Ruth Tredway 03/06/14
What a blessing to minister to those who have been our guides! A beautiful illustration of fellowship to the end of life- and memories that go beyond.
C D Swanson 03/07/14
The power of pray and the peace of His love is so apparent, and you've done a mighty fine job of expressing such serenity in your entry.

Thank you for sharing this moment in your life as an example of "Christian fellowship" and "love" --it was beautiful and I'm sure the Lord is well pleased with you.

God bless~
Larry Whittington03/07/14
Your first paragraph brought us to the point of the article and yet the point of this was the time you were able to spend with your Mom.

The rewards of honoring parents come through.
Toni Hammer03/11/14
You've written this bittersweet story so well. The integration of the topic is spot on. You're not going to be in level 1 for long.
Mar  03/11/14
A lovely read, memories and sweet devotionals with family you penned so well! Blessings
lynn gipson 03/11/14
Very good writing here. Thanks for sharing this personal story. Good job!
C D Swanson 03/13/14
Congrats! God bless~
Bonnie Bowden 03/13/14
What a sweet and moving story.

Congratulations on your 1st place award in the Beginners category!

What to do:
Can you copy everything in the comments from "The rewards of" down to "1 for long.", word for word?

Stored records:
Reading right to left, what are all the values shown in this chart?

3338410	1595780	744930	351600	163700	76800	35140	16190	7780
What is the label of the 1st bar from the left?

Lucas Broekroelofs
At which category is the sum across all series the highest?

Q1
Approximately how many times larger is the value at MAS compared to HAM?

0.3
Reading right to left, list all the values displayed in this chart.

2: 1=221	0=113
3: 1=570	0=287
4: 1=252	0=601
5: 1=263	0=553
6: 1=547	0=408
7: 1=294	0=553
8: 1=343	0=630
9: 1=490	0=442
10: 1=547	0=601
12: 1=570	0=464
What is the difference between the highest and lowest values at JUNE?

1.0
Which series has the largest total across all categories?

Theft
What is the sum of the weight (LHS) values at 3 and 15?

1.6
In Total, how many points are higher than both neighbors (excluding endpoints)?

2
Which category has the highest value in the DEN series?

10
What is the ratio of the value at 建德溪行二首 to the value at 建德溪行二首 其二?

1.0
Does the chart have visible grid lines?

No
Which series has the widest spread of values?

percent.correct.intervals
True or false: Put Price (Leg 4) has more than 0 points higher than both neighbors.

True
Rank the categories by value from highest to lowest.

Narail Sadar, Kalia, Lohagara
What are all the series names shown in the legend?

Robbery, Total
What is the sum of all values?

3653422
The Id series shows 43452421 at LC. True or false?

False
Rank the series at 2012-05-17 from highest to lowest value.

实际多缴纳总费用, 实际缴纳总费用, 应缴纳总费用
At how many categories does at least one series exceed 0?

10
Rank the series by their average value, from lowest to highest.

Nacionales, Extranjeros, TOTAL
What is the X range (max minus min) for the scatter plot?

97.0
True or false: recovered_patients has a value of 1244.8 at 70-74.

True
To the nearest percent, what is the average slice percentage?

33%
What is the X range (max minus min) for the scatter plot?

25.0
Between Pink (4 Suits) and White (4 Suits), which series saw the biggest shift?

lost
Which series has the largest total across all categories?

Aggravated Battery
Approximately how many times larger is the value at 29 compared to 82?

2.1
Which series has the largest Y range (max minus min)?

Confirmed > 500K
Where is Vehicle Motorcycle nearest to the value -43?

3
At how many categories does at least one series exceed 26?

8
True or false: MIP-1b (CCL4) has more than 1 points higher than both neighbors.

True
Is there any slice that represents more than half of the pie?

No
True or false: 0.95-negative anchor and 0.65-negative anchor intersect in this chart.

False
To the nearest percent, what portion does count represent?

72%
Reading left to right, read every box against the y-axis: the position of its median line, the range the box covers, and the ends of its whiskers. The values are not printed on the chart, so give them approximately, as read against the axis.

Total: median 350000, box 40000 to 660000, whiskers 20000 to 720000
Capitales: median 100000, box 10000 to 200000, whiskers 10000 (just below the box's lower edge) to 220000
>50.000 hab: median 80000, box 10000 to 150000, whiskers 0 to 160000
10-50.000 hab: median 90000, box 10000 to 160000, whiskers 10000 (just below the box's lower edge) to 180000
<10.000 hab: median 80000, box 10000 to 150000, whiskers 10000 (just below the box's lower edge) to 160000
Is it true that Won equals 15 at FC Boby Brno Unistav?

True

Result of the exercise:
The rewards of honoring parents come through.
Toni Hammer03/11/14
You've written this bittersweet story so well. The integration of the topic is spot on. You're not going to be in level 1 for long.